As of this week, Oak is at a stage where what I consider "basic" features of the language and surrounding tools are done. These include

  1. The oak interpreter (obviously)
  2. Syntax highlighting in my editor of choice (Vim)
  3. Automatic code formatting (oak fmt)
  4. Compilation and bundling to single-file programs, especially to JavaScript/the web platform
  5. Basic standard libraries, including a Markdown renderer and date/time utilities

It puts Oak at toolchain feature parity with Ink where I left off with it, and makes me very comfortable to finally build on Oak, rather than simply work on Oak the language and toolchain.

Since I've gotten to this point, I've found myself keeping a terminal tab with an Oak program and a repl open, and tinkering and playing with it from time to time. Mostly writing programs that don't do anything special, like:

std := import('std')

Message := 'Hello, Mac!'
len(Message) |> std.range() |> with std.each() fn(n) {
	std.println(Message |> std.slice(0, n + 1))
}

Nonetheless, I enjoy it and it occasionally leads to interesting hacks. It's making me think about whether being able to play with a tool is a vital aspect of a good tool. Play is where a lot of discovery and divergent thinking happens, and where a tool can really come to feel right in your hands.

I've spent a bunch of the last weekend and some of this week working on oak build --web -- the Oak language toolchain feature that lets an entire Oak program (across multiple files) be cross-compiled into JavaScript, to run in browsers or on Node.js/Deno. I've done this once before for Ink with September, but there are a few improvements in the way I'm doing oak build.

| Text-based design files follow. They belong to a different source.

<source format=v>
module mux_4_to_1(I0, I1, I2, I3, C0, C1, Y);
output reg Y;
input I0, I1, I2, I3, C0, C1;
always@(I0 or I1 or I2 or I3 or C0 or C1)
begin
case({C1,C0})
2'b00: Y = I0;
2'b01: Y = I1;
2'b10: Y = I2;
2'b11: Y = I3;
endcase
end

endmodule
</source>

  1. Most obviously, oak build is a command built entirely into the interpreter binary. Even though it's written in Oak (and therefore self-hosted), the whole thing is baked into the oak executable. This means no need to clone a separate repository / project like September. It also means it gets tested with the language's standard library tests, and that I can assume every language user has it.
  2. Speaking of tests... oak build outputs are continuously integrated against the entire Oak standard library test suite, which is something that wasn't possible with September because...
  3. oak build can take a single entry point program file and recursively follow top-level static imports to figure out which other files need to be included in the compiled bundle (including standard libraries for the JS output). No more passing multiple files to september translate.

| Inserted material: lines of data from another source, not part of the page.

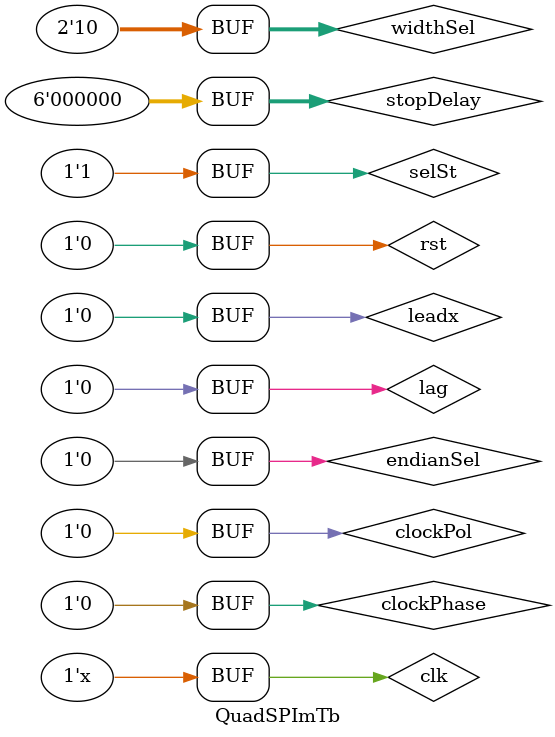
<source format=v>
`timescale 1ns / 1ps

module QuadSPImTb ();


parameter CLK_PERIOD = 8.13; // Clock period in ns

//================================================================================
//  REG/WIRE
//================================================================================
reg rst;
reg clk;

localparam [31:0] startData = 32'h1;

reg [31:0] data;

wire [1:0] widthSel  = 2'h2;
wire clockPol = 1'b0;
wire clockPhase = 1'b0;
wire endianSel = 1'b0;
wire lag = 1'b0;
wire leadx = 1'b0;
wire [5:0] stopDelay = 6'h0;
wire selSt = 1'b1;
wire val;

reg [31:0] tbCnt;

wire start = (tbCnt>=100);
wire fifoEmpty = (data > 32'h29);

//================================================================================
//  ASSIGNMENTS
//================================================================================


//================================================================================
//  CODING
//================================================================================	

always #(CLK_PERIOD/2) clk = ~clk;

initial begin
	clk = 0;
	rst = 0;
	#40
	rst = 1;
	#100
	rst = 0;
end

always @(posedge clk) begin
	if (rst) begin
		tbCnt <= 0;
	end else begin
		tbCnt <= tbCnt+1;
	end
end

always @(posedge clk) begin
	if (rst) begin
		data <= startData;
	end else if (val) begin
		data <= data+10;
	end
end

QuadSPIm QuadSPIm
(
	.Clk_i(clk),
	.Start_i(start),
	.Rst_i(rst),
	.EmptyFlag_i(fifoEmpty),
	.SpiData_i(data),
	.Sck_o(),
	.Ss_o(),
	.Mosi0_o(),
	.Mosi1_o(),
	.Mosi2_o(),
	.Mosi3_o(),
	.WidthSel_i(widthSel),
	.PulsePol_i(clockPol),
	.ClockPhase_i(clockPhase),
	.EndianSel_i(endianSel),
	.Lag_i(lag),
	.Lead_i(leadx),
	.Stop_i(stopDelay),
	.SelSt_i(selSt),
	.Val_o(val)
);
			
endmodule
</source>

As with many other parts of Oak, I'm really appreciating the opportunity to make architectural decisions with experience "from the field" to design with much more foresight than my first attempt.

Specifically, I'm pretty proud of the fact that oak build's current architecture lets all of the tokenizer, parser, static analyzer, bundler, and some of the code generator share code between compilation targets (Oak and JS), yielding a much more maintainable codebase.

Knowledge tooling is mostly reified notation, and everything else in service of that notation.

Spent a good half hour reading, reading over, and thinking about The Immortal by Jorge Borges. As with other works of Borges I've read, I'm taken by his eloquence and depth and the layers and the connections in the text. Absolutely one I'll be coming back to.

So much of the current blockchain scene seems like it harbors both the promises and the risks of the early Web. Decentralization, accessibility, transparency... The Web, like crypto, promised all this and more. And they provided it! But then the world caught up, and as much as the world has been transformed by the Web, the fundamental power structures of society are only marginally improved today from where they were pre-Web. I suspect in the long term, say in 25 years, crypto will be in a similar place -- technologically enabling of these high ideals, but practically limited by social structures and large players.

... which is not a bad thing! It's only natural that long-term progress in society occur in shorter cycles of optimism and realism, unbundling and bundling. But I think it's a good perspective to take as an observer of the next tech boom.